### WORK TO COMPLETE
Could you repeat the part of the listing that opens with the line containing "genus: Passer" and closes with the end of the listing, changing "common name" to "vernacular name" and leaving everything else unchanged?

____________

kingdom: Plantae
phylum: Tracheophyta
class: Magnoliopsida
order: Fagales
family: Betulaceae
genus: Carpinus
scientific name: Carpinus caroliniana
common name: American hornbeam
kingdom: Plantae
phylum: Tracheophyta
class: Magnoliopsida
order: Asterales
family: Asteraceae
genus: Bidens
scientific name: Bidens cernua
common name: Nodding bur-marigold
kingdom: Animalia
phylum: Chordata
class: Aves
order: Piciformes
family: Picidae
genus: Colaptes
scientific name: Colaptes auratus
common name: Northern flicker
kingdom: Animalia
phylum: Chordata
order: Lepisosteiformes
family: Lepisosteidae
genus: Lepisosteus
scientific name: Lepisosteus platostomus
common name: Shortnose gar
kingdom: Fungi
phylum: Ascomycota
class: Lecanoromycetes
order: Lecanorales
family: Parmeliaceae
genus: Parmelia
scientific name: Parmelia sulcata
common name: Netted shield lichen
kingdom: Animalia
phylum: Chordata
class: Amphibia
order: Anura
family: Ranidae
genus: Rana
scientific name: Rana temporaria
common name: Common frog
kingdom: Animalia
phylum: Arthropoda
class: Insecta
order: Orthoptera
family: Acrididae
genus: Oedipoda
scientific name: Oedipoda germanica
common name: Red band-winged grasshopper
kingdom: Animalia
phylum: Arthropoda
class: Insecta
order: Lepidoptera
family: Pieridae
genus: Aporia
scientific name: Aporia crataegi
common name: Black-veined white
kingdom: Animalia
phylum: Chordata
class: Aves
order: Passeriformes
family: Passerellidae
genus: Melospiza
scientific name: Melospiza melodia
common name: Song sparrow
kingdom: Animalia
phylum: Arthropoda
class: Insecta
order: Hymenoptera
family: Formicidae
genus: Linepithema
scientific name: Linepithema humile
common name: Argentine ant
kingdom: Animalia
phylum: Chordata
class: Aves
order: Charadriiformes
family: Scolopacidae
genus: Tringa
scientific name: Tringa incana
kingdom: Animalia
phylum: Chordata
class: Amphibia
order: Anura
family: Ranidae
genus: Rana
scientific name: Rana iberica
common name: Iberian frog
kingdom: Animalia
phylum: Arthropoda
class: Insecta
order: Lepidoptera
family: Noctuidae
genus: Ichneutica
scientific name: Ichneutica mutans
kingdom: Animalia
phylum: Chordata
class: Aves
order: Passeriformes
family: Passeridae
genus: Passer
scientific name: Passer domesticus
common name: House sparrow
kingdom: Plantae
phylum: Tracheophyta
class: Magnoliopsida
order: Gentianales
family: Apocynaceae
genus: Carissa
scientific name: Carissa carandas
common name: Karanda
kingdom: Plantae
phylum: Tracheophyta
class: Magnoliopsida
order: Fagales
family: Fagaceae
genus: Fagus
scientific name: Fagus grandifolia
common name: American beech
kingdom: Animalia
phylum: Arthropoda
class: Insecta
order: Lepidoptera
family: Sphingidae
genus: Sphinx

____________

### RESULT OF THIS TASK
genus: Passer
scientific name: Passer domesticus
vernacular name: House sparrow
kingdom: Plantae
phylum: Tracheophyta
class: Magnoliopsida
order: Gentianales
family: Apocynaceae
genus: Carissa
scientific name: Carissa carandas
vernacular name: Karanda
kingdom: Plantae
phylum: Tracheophyta
class: Magnoliopsida
order: Fagales
family: Fagaceae
genus: Fagus
scientific name: Fagus grandifolia
vernacular name: American beech
kingdom: Animalia
phylum: Arthropoda
class: Insecta
order: Lepidoptera
family: Sphingidae
genus: Sphinx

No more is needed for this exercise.